Assim como a toalha jogada em cima da cama e o cabelo despenteado. O estômago fazia alguns rugidos, sinais de fome. Os olhos, embora fechados, tremiam.
A apatia, amigos, era tão tangível que da cena que visito em pensamento carrego pra realidade a bagunça particular. Ela não é minha, mas sinto como se fosse porque o meu lado humano - que às vezes aparece - ficou profundamente tocado. Ela não é minha, mas é como se, estando ali do lado tivesse sido contagiado com os disparos de desespero que ela lançava sem notar. Eu não a quero pra mim, mas trazendo um pouco pro meu lado, era como se ajudasse a soprar a vida que lhe faltava, aliviar os pesos que, embora invisíveis, curvavam o corpo pra dentro, as pernas retorcidas, encolhidas, os olhos fundos de pálpebras escuras, os membros transmutados em palitos de fósforo, a veia que não consegui enxergar e não me atrevi a tocar mas sabia que pulsava fracamente.

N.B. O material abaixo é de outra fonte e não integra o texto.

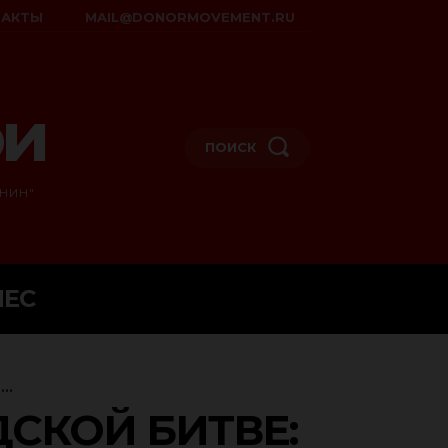
ТАКТЫ
MAIL@DONORMOVEMENT.RU
ои
ПОИСК
НИН"
НЕС
..
СКОЙ БИТВЕ:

Naquele fio de vida, frágil, delicado, confuso e tocante,- até pra mim - enxerguei a denúncia franca dos problemas do mundo. Os problemas que eu ignorava quando reclamava dos meus. Escancarado como um tapa, abrindo meus olhos pra realidade, aclamando que eu acordasse pra atender o chamado mudo daquele corpo que jazia.
O mundo me cutucava em lugares que eu não conhecia, uma coisa chamada de coração doía, estendi a mão pela primeira vez na vida. Não tinha o dom de salvar ninguém, mas estava me permitindo as tentativas.